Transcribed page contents
########

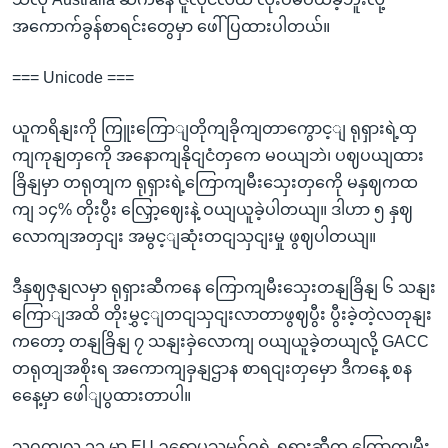
အကောက်ခွန်စာရင်းတွေမှာ ဖေါ်ပြထားပါတယ်။
=== Unicode ===
ယူကရိနျးကို ကြူးကြောျတိုကျခိုကျတာကွောင့ျ ရုရှားရဲ့ထှ
ကျကုနျတှကေို အနောကျနိုငျငံတှကေ မဝယျဘဲ၊ ပဈပယျထား
ခြိနျမှာ တရုတျက ရုရှားရဲ့ကြောကျမီးသှေးတှကေို မနှဈကထ
ကျ ၁၄% တိုးပွီး လြှော့ဈေးနဲ့ ဝယျယူခဲ့ပါတယျ။ ဒါဟာ ၅ နှဈ
လောကျအတှငျး အမွင့ျဆုံးတငျသှငျးမှု ဖွဈပါတယျ။
ဒီနှဈဇှနျလမှာ ရုရှားဆီကနေ ကြောကျမီးသှေးတနျခြိနျ ၆ သနျး
ကြောျအထိ တိုးမွှင့ျတငျသှငျးလာတာဖွဈပွီး ပွီးခဲ့တဲ့လတုနျး
ကတော့ တနျခြိနျ ၇ သနျးခှဲလောကျ ဝယျယူခဲ့တယျလို့ GACC
တရုတျအစိုးရ အကောကျခှနျဌာန စာရငျးတှမှော ဒီကနေ့ စန
နေေ့မှာ ဖေါျပွထားတာပါ။
သွဂုတျလ ၁၁ မှာ EU ဥရောပသမဂ်ဂရဲ့ ရုရှားဆီက ကြောကျမီး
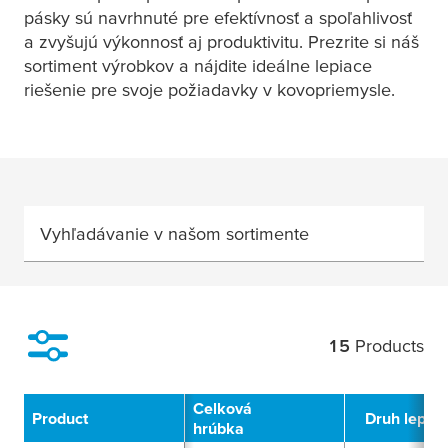
pásky sú navrhnuté pre efektívnosť a spoľahlivosť
a zvyšujú výkonnosť aj produktivitu. Prezrite si náš
sortiment výrobkov a nájdite ideálne lepiace
riešenie pre svoje požiadavky v kovopriemysle.
Vyhľadávanie v našom sortimente
15
Products
Filter
Celková
Product
Druh lepidl
hrúbka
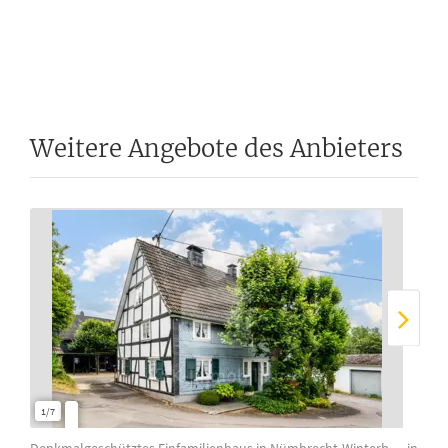
Weitere Angebote des Anbieters
1/7
1/7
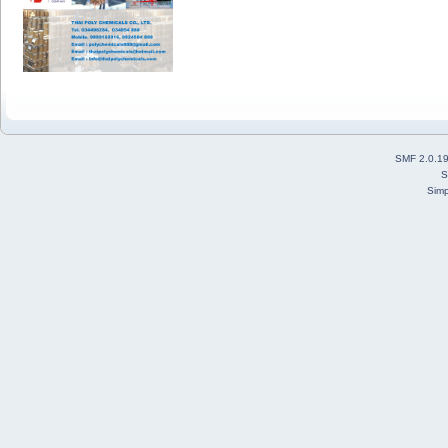
SMF 2.0.1
S
Simp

########

* [Task requirements]:
The entries above should be retyped exactly, minus any pictures.

* [Exercise result]:
အကောက်ခွန်စာရင်းတွေမှာ ဖေါ်ပြထားပါတယ်။
=== Unicode ===
ယူကရိနျးကို ကြူးကြောျတိုကျခိုကျတာကွောင့ျ ရုရှားရဲ့ထှ
ကျကုနျတှကေို အနောကျနိုငျငံတှကေ မဝယျဘဲ၊ ပဈပယျထား
ခြိနျမှာ တရုတျက ရုရှားရဲ့ကြောကျမီးသှေးတှကေို မနှဈကထ
ကျ ၁၄% တိုးပွီး လြှော့ဈေးနဲ့ ဝယျယူခဲ့ပါတယျ။ ဒါဟာ ၅ နှဈ
လောကျအတှငျး အမွင့ျဆုံးတငျသှငျးမှု ဖွဈပါတယျ။
ဒီနှဈဇှနျလမှာ ရုရှားဆီကနေ ကြောကျမီးသှေးတနျခြိနျ ၆ သနျး
ကြောျအထိ တိုးမွှင့ျတငျသှငျးလာတာဖွဈပွီး ပွီးခဲ့တဲ့လတုနျး
ကတော့ တနျခြိနျ ၇ သနျးခှဲလောကျ ဝယျယူခဲ့တယျလို့ GACC
တရုတျအစိုးရ အကောကျခှနျဌာန စာရငျးတှမှော ဒီကနေ့ စန
နေေ့မှာ ဖေါျပွထားတာပါ။
သွဂုတျလ ၁၁ မှာ EU ဥရောပသမဂ်ဂရဲ့ ရုရှားဆီက ကြောကျမီး
pásky sú navrhnuté pre efektívnosť a spoľahlivosť
a zvyšujú výkonnosť aj produktivitu. Prezrite si náš
sortiment výrobkov a nájdite ideálne lepiace
riešenie pre svoje požiadavky v kovopriemysle.
Vyhľadávanie v našom sortimente
15
Products
Filter
Celková
Product
Druh lepidl
hrúbka
Weitere Angebote des Anbieters
1/7
1/7
SMF 2.0.1
S
Simp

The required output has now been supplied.